I have an ActiveBatch setup that generates many files (tens of thousands) in a folder. I'd like to have Splunk read only files freshly generated in these ActiveBatch folders. I am using the setting
followTail=1 for now, and it works OK. Is there a better way to do this?
It took splunk several hours of 100% CPU usage to go through a couple of such folders (with 30K files each). The files are generated once and are never modified after that (so "following their tail" is useless).
Is there a way to tell that to splunk? A setting similar to
followTail but that would tell it to:
There is a setting for ignoring old files:
ignoreOlderThan = <time window> * Causes the monitored input to stop checking files for updates if their modtime has passed this threshold. This improves the speed of file tracking operations when monitoring directory hierarchies with large numbers of historical files (for example, when active log files are colocated with old files that are no longer being written to). * A file whose modtime falls outside this time window when seen for the first time will not be indexed at all. * Value must be: <number><unit> (e.g., 7d is one week). Valid units are d (days), m (minutes), and s (seconds). * Default: disabled.

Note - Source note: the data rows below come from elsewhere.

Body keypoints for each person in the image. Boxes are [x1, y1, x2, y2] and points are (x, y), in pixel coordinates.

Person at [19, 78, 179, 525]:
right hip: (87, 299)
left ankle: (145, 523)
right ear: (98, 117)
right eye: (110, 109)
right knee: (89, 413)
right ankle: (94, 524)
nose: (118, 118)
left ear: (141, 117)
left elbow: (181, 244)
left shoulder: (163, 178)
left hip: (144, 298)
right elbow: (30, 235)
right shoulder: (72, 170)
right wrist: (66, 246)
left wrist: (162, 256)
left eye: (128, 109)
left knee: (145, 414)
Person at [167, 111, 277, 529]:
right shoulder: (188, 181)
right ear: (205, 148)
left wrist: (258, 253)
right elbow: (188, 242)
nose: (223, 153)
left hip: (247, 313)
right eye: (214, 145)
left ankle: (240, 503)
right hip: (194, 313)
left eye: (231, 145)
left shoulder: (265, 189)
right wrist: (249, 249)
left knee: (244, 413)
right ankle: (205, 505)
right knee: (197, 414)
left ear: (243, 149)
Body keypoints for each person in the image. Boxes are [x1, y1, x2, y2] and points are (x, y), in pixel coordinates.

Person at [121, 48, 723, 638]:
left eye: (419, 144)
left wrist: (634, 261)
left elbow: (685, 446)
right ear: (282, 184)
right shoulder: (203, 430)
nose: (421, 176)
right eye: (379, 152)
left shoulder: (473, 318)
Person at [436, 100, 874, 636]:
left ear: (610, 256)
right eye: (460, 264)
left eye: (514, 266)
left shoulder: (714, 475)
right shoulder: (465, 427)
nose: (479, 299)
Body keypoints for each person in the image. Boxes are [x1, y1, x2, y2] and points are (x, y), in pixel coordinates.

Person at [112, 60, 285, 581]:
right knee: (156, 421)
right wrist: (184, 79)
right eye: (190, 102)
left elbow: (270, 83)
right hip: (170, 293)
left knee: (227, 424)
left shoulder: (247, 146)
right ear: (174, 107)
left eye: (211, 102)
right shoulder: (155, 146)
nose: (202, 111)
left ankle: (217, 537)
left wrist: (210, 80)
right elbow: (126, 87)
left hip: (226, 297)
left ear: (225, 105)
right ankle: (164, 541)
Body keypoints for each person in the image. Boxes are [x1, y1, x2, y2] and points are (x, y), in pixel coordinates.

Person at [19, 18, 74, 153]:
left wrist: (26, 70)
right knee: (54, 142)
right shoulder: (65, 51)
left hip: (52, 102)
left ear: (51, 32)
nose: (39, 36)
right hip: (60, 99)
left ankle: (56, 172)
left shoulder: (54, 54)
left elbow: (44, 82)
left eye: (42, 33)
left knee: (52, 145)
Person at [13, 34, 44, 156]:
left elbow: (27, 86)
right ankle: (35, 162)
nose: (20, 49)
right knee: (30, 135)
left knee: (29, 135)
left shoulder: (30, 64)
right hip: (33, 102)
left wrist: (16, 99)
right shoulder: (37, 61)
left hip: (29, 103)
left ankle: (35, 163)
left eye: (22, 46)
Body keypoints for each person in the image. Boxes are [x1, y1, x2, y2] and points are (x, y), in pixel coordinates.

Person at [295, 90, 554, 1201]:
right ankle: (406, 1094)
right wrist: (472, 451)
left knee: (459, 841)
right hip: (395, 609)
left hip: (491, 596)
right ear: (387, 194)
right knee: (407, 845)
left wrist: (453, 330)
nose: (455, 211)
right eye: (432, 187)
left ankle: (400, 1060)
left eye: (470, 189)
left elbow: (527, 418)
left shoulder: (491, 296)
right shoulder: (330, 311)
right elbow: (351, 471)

Excellent! This seems to be quite suitable for this. Ignoring files older than 2 days will cover every situation in this case. Thanks!
I'm not getting 'ignoreOlderThan' to work?
disabled = false
index = [redacted]
blacklist = 201[0-9]-[0-1][0-8]
sourcetype = syslog
The directory is full of syslog files from rsyslog. When I do a 'splunk list monitor' its showing files that have dates back in 2017-12? (PS the blacklist was my attempt to stop if monitoring old files).
Like above OP, I have files created each day, but thousands of them. I dont want the UV to 'monitor' the files, but import any new ones. Once the files are created, they are never written too.